While skin aging is triggered by multiple factors and typically presents with multiple manifestations, conventional treatment regimens deploy a single treatment modality. Typical approaches with ablative techniques involve considerable patient discomfort and downtime and can induce adverse events.

Non-ablative fractionated laser (NAFL) resurfacing provides significantly fewer complications and discomfort. At the same time, intense pulsed light (IPL) therapies have a marked impact on skin tone, with an effect on collagen deposition.

A study published recently in Lasers in Surgery and Medicine (LSM) evaluates the combined effect of same-day, sequential IPL-NAFL treatment on photoaging of the face, according to a media release from American Society for Laser Medicine and Surgery Inc.

In the study, researchers led by J. Matthew Knight, MD, FAAD, found that more than 90% of the treated patients exhibited improved or much improved overall appearance.
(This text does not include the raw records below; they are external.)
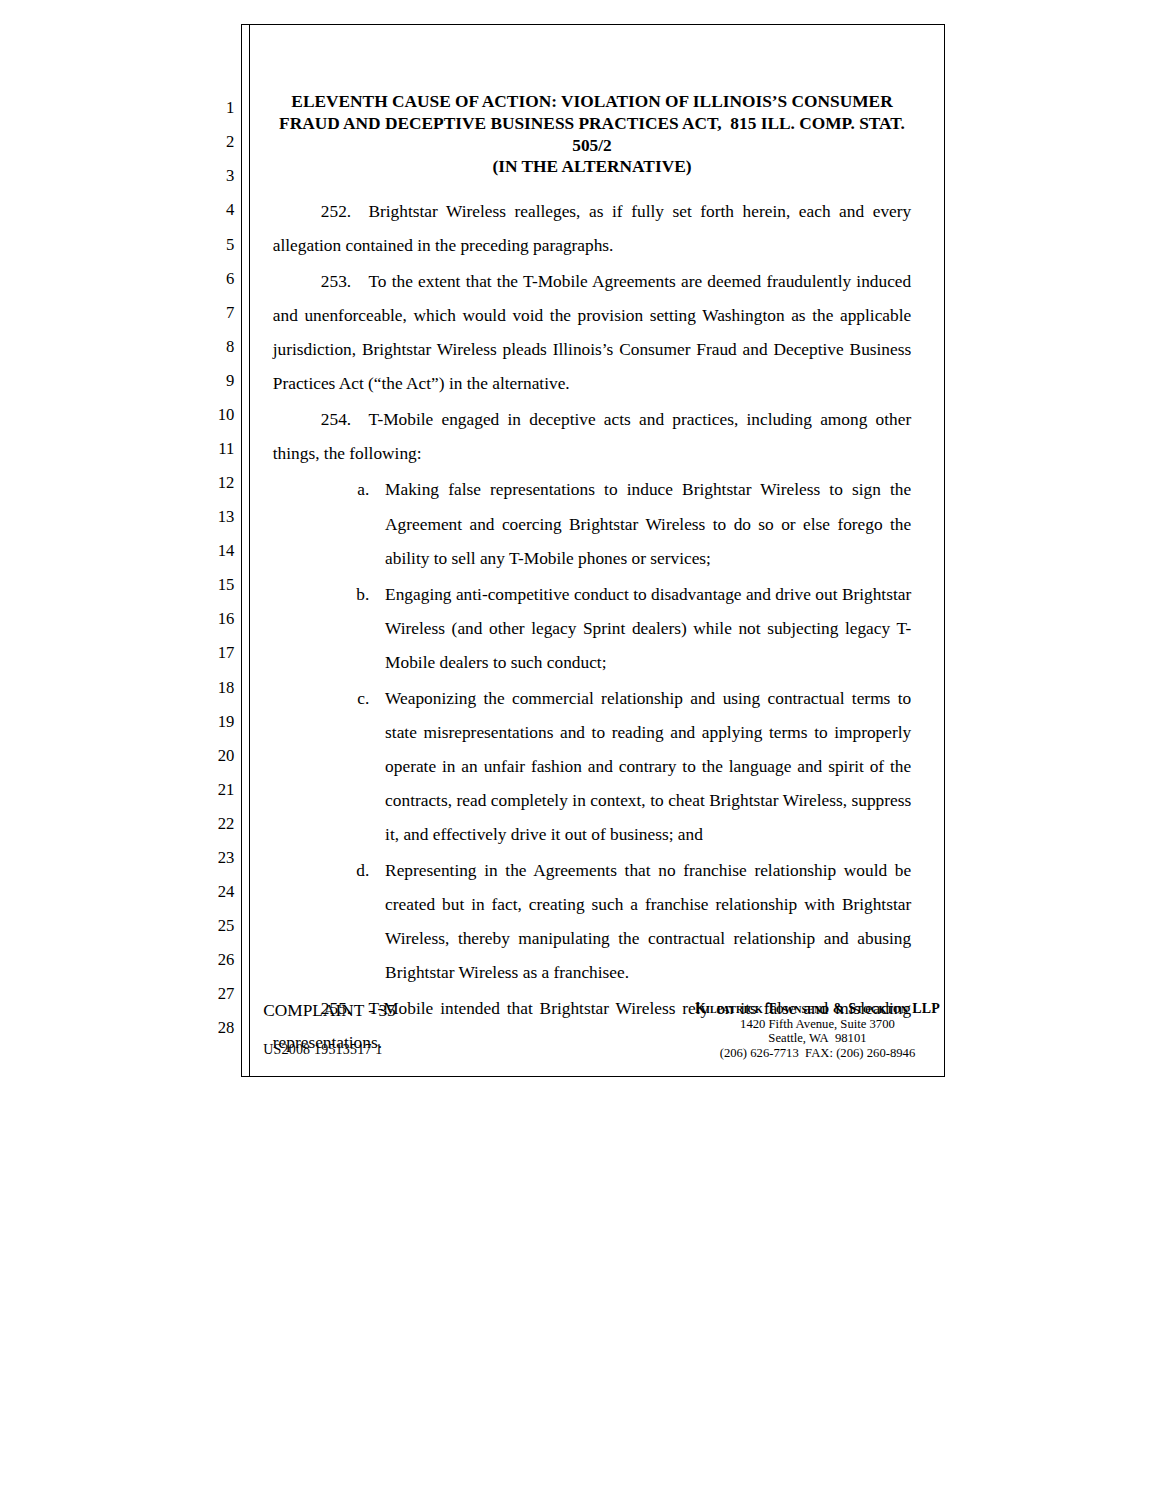1
2
3
4
5
6
7
8
9
10
11
12
13
14
15
16
17
18
19
20
21
22
23
24
25
26
27
28
Eleventh Cause of Action: Violation of Illinois’s Consumer Fraud and Deceptive Business Practices Act, 815 Ill. Comp. Stat. 505/2 (In the Alternative)
252. Brightstar Wireless realleges, as if fully set forth herein, each and every allegation contained in the preceding paragraphs.
253. To the extent that the T-Mobile Agreements are deemed fraudulently induced and unenforceable, which would void the provision setting Washington as the applicable jurisdiction, Brightstar Wireless pleads Illinois’s Consumer Fraud and Deceptive Business Practices Act (“the Act”) in the alternative.
254. T-Mobile engaged in deceptive acts and practices, including among other things, the following:
Making false representations to induce Brightstar Wireless to sign the Agreement and coercing Brightstar Wireless to do so or else forego the ability to sell any T-Mobile phones or services;
Engaging anti-competitive conduct to disadvantage and drive out Brightstar Wireless (and other legacy Sprint dealers) while not subjecting legacy T-Mobile dealers to such conduct;
Weaponizing the commercial relationship and using contractual terms to state misrepresentations and to reading and applying terms to improperly operate in an unfair fashion and contrary to the language and spirit of the contracts, read completely in context, to cheat Brightstar Wireless, suppress it, and effectively drive it out of business; and
Representing in the Agreements that no franchise relationship would be created but in fact, creating such a franchise relationship with Brightstar Wireless, thereby manipulating the contractual relationship and abusing Brightstar Wireless as a franchisee.
255. T-Mobile intended that Brightstar Wireless rely on its false and misleading representations.
COMPLAINT - 35
US2008 19513517 1
Kilpatrick Townsend & Stockton LLP
1420 Fifth Avenue, Suite 3700
Seattle, WA 98101
(206) 626-7713 FAX: (206) 260-8946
Good to excellent pigmentation responses were recorded for nearly two-thirds of patients and improvements in texture, brightness and tightness were recorded for over 80% of patients throughout the follow-up period.

“This paper reminds us that innovation is not always predicated on new science or new machines. New frontiers in cosmetic rejuvenation can be challenged by imagining established technologies deployed in novel ways, often in combination,” Knight says, in the release.